_Problem details_
Show each line of the items below that contains the string "meaningful".

(Collected data)

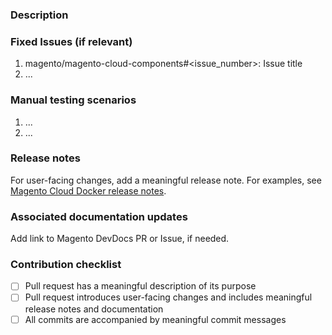 <!---
    Thank you for contributing to Magento.
    To help us process this pull request we recommend that you add the following information:
     - Summary of the pull request,
     - Issue(s) related to the changes made,
     - Manual testing scenarios,
-->

<!--- Please provide a general summary of the Pull Request in the Title above -->

### Description
<!---
    Please provide a description of the changes proposed in the pull request.
    Letting us know what has changed and why it needed changing will help us validate this pull request.
-->

### Fixed Issues (if relevant)
<!---
    If relevant, please provide a list of fixed issues in the format magento/magento-cloud-components#<issue_number>.
    There could be 1 or more issues linked here and it will help us find some more information about the reasoning behind this change.
-->
1. magento/magento-cloud-components#<issue_number>: Issue title
2. ...

### Manual testing scenarios
<!---
    Please provide a set of unambiguous steps to test the proposed code change.
    Giving us manual testing scenarios will help with the processing and validation process.
-->
1. ...
2. ...

### Release notes

For user-facing changes, add a meaningful release note. For examples, see [Magento Cloud Docker release notes](https://devdocs.magento.com/cloud/release-notes/mcc-release-notes.html).

### Associated documentation updates
<!--
 If your proposed update requires user documentation, submit a PR to the Magento DevDocs repository. For extensive updates requiring assistance, submit an issue to DevDocs. See https://github.com/magento/devdocs/blob/master/.github/CONTRIBUTING.md.
 -->
Add link to Magento DevDocs PR or Issue, if needed.

### Contribution checklist
 - [ ] Pull request has a meaningful description of its purpose
 - [ ] Pull request introduces user-facing changes and includes meaningful release notes and documentation
 - [ ] All commits are accompanied by meaningful commit messages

_Answer area_
For user-facing changes, add a meaningful release note. For examples, see [Magento Cloud Docker release notes](https://devdocs.magento.com/cloud/release-notes/mcc-release-notes.html).
 - [ ] Pull request has a meaningful description of its purpose
 - [ ] Pull request introduces user-facing changes and includes meaningful release notes and documentation
 - [ ] All commits are accompanied by meaningful commit messages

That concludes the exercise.